Relevancy, Targeting & The Brand Marketer’s Dilemma

Joe Marchese’s guest post at MediaPost explores the conflict between the search-ad networks’ desire to expand their market from CPC direct-response advertisers into the larger market of CPM-paying brand advertisers. What has made Google and the others successful to date, according to Joe, is “relevancy,” — delivering ads that match the content on the page so that readers experience the ads as content — not traditional “targeting.” But brand advertisers want targeting, they want to coax prospective buyers into considering their products before they start researching those products on their own. To get in front of that prospective Prius driver before he or she starts thinking about a new car, brand advertisers need to target audiences based on a demographic or psychographic profile.

“So what is the missing link between the brand advertiser’s need to increase reach online, television’s reach/ad value being increasingly compromised, and search ad networks’ desire to attract these brand advertisers’ online budgets? The link is a whole new system for determining relevancy of brand advertisements–a system that will create a market for brand advertisements and facilitate the rethinking of the advertising ecosystem, taking into account brand advertisement goals as well as the intentions of the ecosystem’s participants and their effects on a market for brand advertisements.”
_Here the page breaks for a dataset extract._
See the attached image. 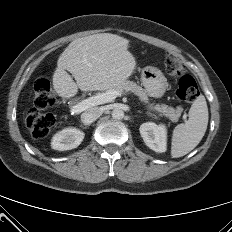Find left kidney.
I'll return each mask as SVG.
<instances>
[{"label":"left kidney","instance_id":"1","mask_svg":"<svg viewBox=\"0 0 232 232\" xmlns=\"http://www.w3.org/2000/svg\"><path fill=\"white\" fill-rule=\"evenodd\" d=\"M139 130L145 144L150 149L158 153L166 151L167 129L165 125L146 122L140 126Z\"/></svg>","mask_w":232,"mask_h":232}]
</instances>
At FM, we use a human-powered system to bring relevancy to targeted brand advertising campaigns. It works like this: Brand advertisers buy space on FM partner sites based on demographics, psychographics and content fit, and then — not always, but more and more often — those brand advertisers are inviting FM’s authors (or their readers) to shape the creative messages. The marketers target the ads; the media creators and consumers make those ads relevant.